Nie trzeba chodzić i rozwieszać plakatów L&T, czy każdego namawiać na obejrzenie MLP. Jest jeden warunek. W to co wierzymy musi być niezmienne. Każdy z Nas dorośnie, założy rodziny i dorobi się(jak to brzmi) dzieci. Jeśli je dobrze wychowamy, zgodnie z zasadą FiM, to przyszłością będą rządzić Nasze dzieci i rozszerzały te hasło.
Inni nie muszą rozumieć to co lubimy. Takie jest moje zdanie. Tak samo, jak z pomocą. Pomóżmy komuś, czy wesprzyjmy jakąś fundacje, by pokazać, że Bronies są dobrzy. Nie, nie że Bronies, ale że ty jesteś dobry i że chcesz pomagać. Nie, że społeczność jest dobra, ale ona wzmaga w człowieku pomoc innym ludziom, a to czy ktoś napisze, że jesteśmy zoofilami i pedofilami, bo lubimy małe kucyki.

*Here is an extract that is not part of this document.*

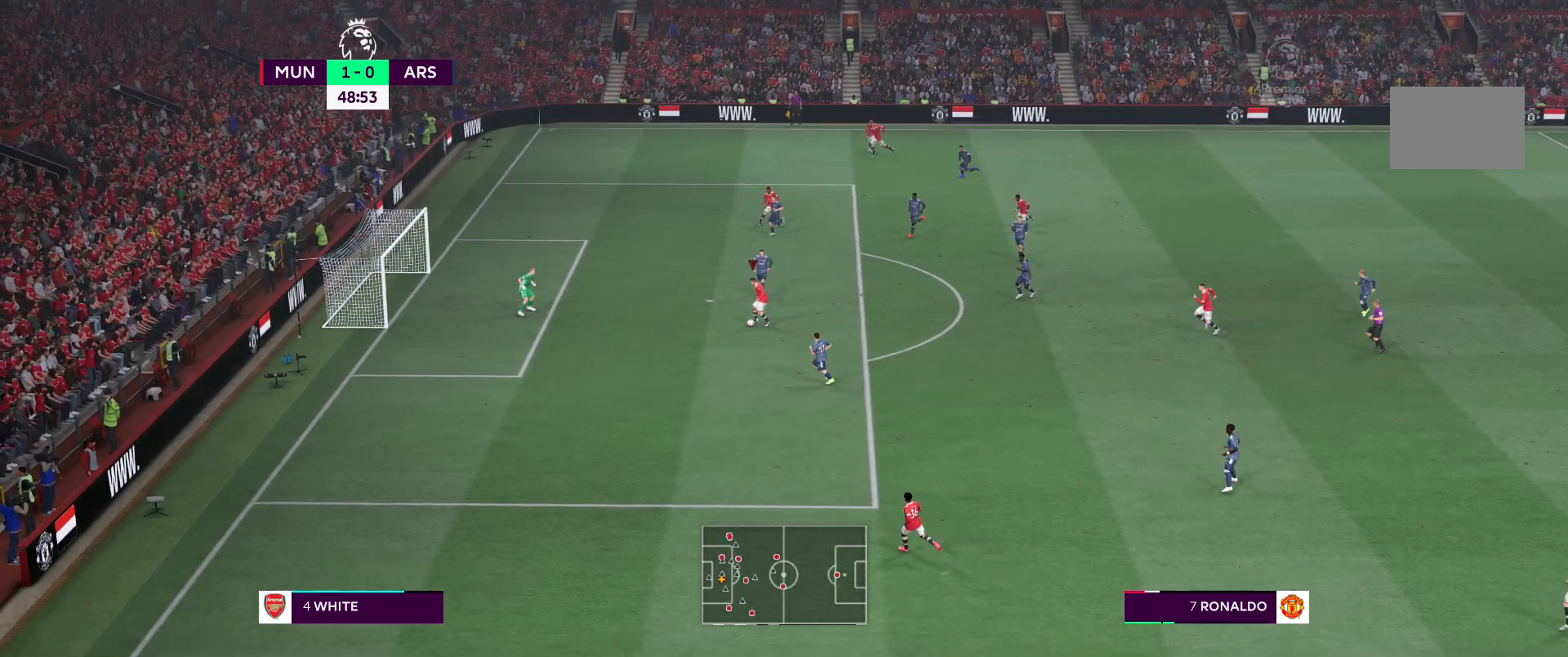
{"buttons": [], "left_stick": "center", "right_stick": "center", "events": [[33, "X", "up"], [50, "left_stick", "center"]]}
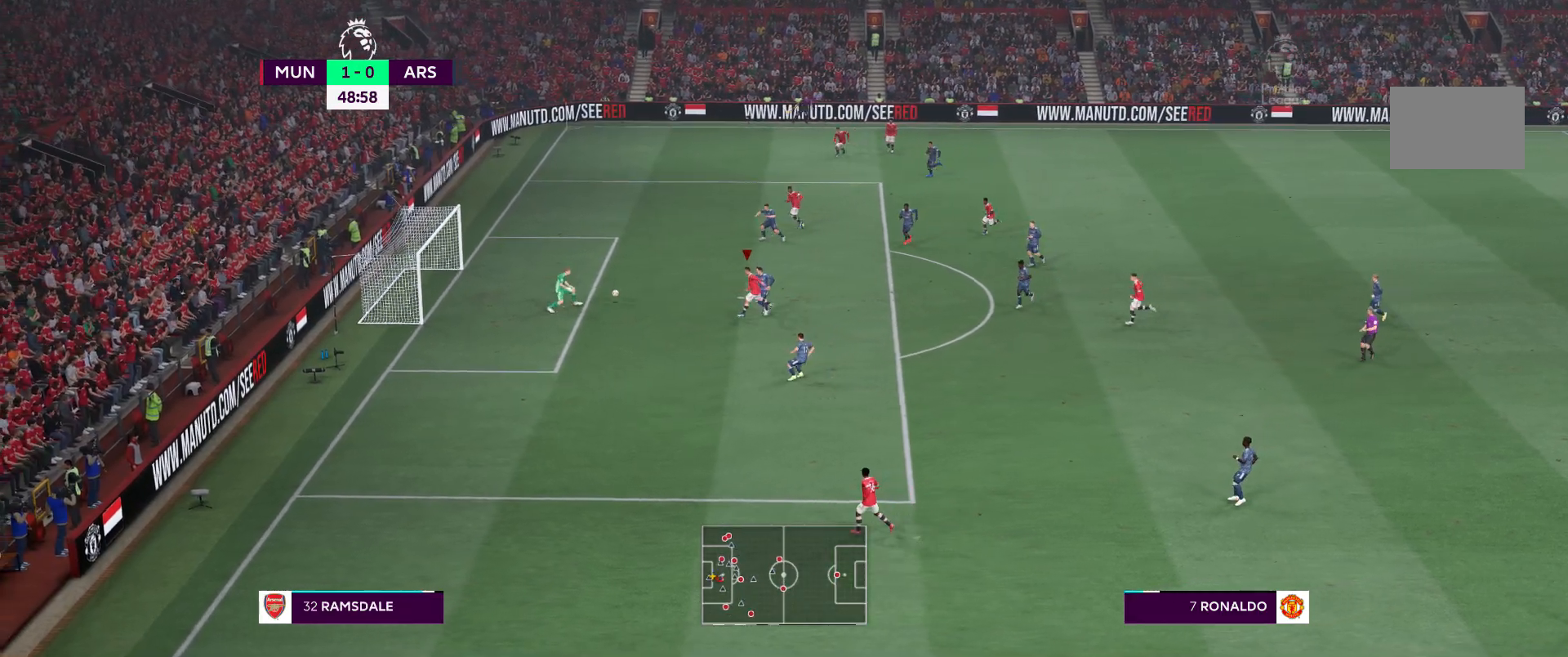
{"buttons": [], "left_stick": "center", "right_stick": "center", "events": []}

To niech piszą. Niech sobie ci ludzie żyją w przekonani, że z Nami coś jest nie w porządku.
Jeśli chodzi o L&T to ja jestem z tych co by szerzyli ją z karabinkiem AK-74, magazynkiem z 30 pociskami wypełnionymi miłością i tolerancja o kalibru 5,45 mm, zamontowanym granatnikiem Pary Cannon 40 mm i z ostrym bagnetem (dług. ostrza 14,5cm), dla bliżej znajdujących się trolli i haterów [Tak Soar, wszystko sprawdzone]. W sumie, przydałaby mnie się taka broń. Ma ktoś na składzie coś takiego?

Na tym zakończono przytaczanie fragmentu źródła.